Skuteczniejsza ofensywa celem nr 1
Ogólnie mówiąc widać progres, ale jeszcze nie zawsze. Przy czym też trzy miesiące to niewiele, a Hurkaczowi przecież sporą część poprzedniego sezonu zmarnowały kontuzje. A co sam Hurkacz sądzi o dotychczasowej współpracy? Ujawnił to w rozmowie z portalem WP SportoweFakty.
- Skupiamy się na grze bardziej ofensywnej, zwłaszcza na poprawie forhendu i lepszym wykorzystywaniu okazji na korcie. Nico wnosi mnóstwo energii na korcie i poza nim, świetnie motywuje, jest bardzo inteligentnym trenerem i ma doskonałe wyczucie gry. Już teraz widzę pierwsze efekty naszej współpracy. Takie pozytywne zmiany w mojej grze - ocenił wrocławianin.


Lendl encyklopedią dla Hurkacza
Pierwszym trenerem Polaka jest Massu, czyli człowiek, który doprowadził Dominica Thiema do wygranej w US Open 2020. Lendl z kolei pełni rolę bardziej doradczą, co nie dla wszystkich musi być jasne i przejrzyste. Hurkacz wyjaśnił, jaką rolę tak naprawdę pełni on w jego sztabie.


- Ivan pełni rolę konsultanta.
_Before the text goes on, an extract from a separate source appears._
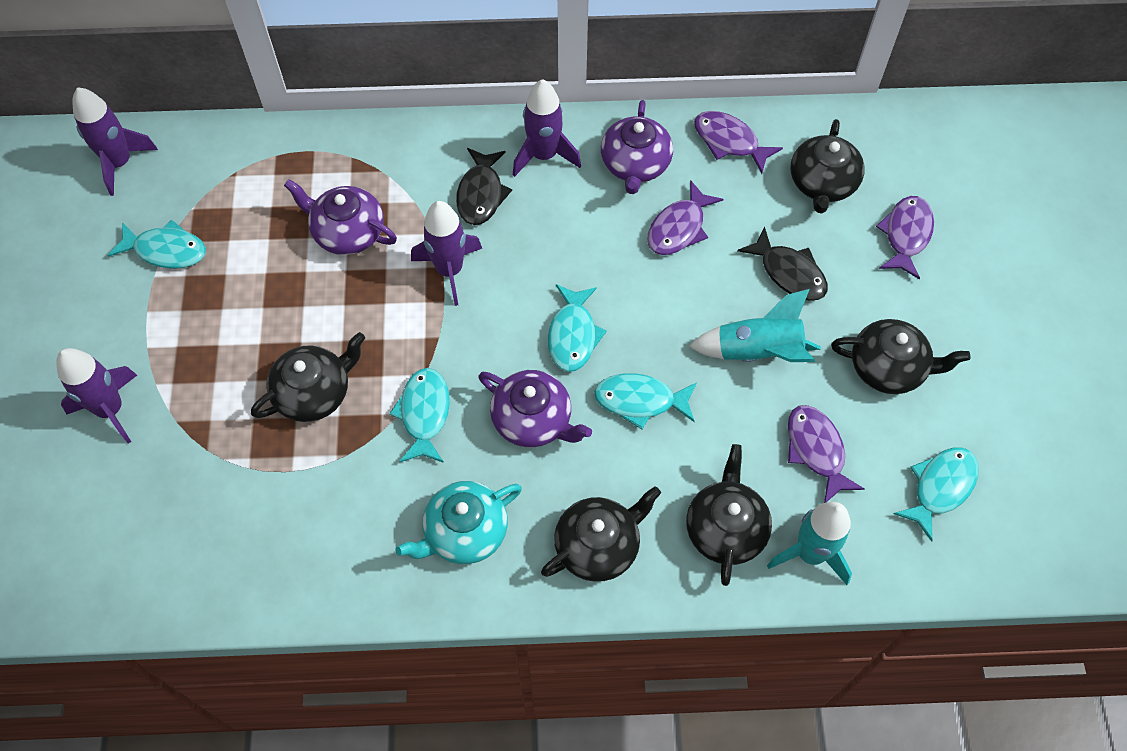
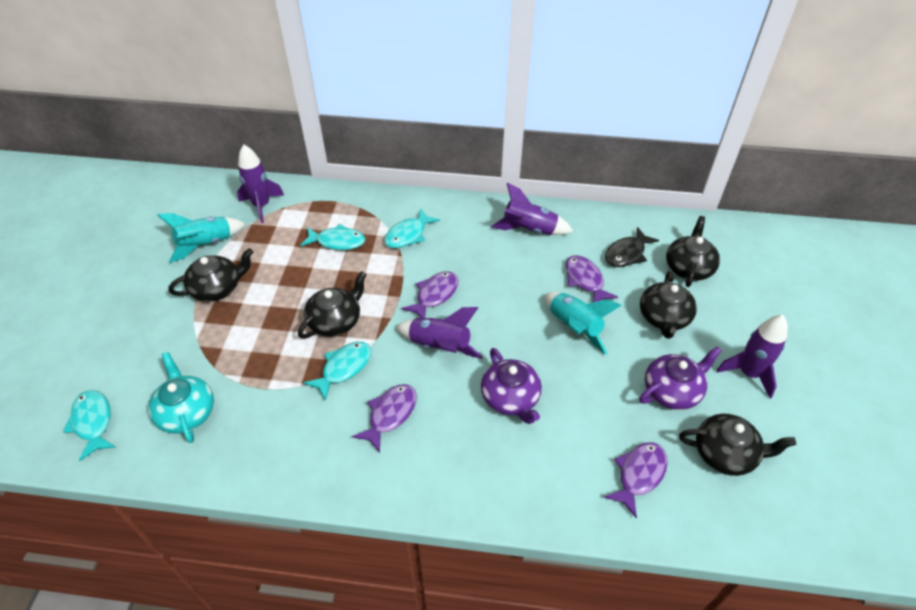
black fish: [456,148,512,225] [737,226,828,300] = 2 -> [605,227,659,267] = 1
purple teapot: [284,179,397,255] [478,370,592,447] [601,100,673,194] = 3 -> [481,348,542,424] [639,346,722,410] = 2
turquoise fish: [108,220,206,269] [389,368,450,463] [548,284,607,372] [594,373,697,429] [894,447,979,542] = 5 -> [63,390,115,461] [300,224,365,250] [303,342,371,401] [384,209,440,248] = 4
Pracowaliśmy razem w okresie przygotowawczym i ponownie spotkamy się w Miami. Jego doświadczenie jest nieocenione. To legenda tenisa, a jako trener pomógł Andy'emu Murrayowi wygrywać turnieje wielkoszlemowe. Wiedza i sposób analizowania gry przez Ivana to coś wyjątkowego. Jego uwagi dają mi nową perspektywę na grę - powiedział Hurkacz.
Craig Boynton zrobił, ile mógł
Pozostaje jednak jeszcze kwestia Craiga Boyntona. Dlaczego nasz reprezentant postanowił nagle zakończyć tę współpracę? - Praca z Craigiem Boyntonem była niezwykle wartościowa. Osiągnęliśmy razem wiele sukcesów, a moja gra znacząco się rozwinęła. Po latach udanej współpracy czułem, iż warto spróbować czegoś nowego, aby dalej rozwijać swoją grę - stwierdził Polak.
Kolejną próbkę efektów pracy z duetem Lendl - Massu otrzymamy podczas Indian Wells. Hurkacz w II rundzie zagra z Francuzem Hugo Gastonem. Panowie wyjdą na kort jako trzeci od godziny 20:00 w sobotę 8 marca. Czyli nie ma się ich co spodziewać prędzej niż koło 23:00 - 23:30, a możliwe, iż to już będzie po północy.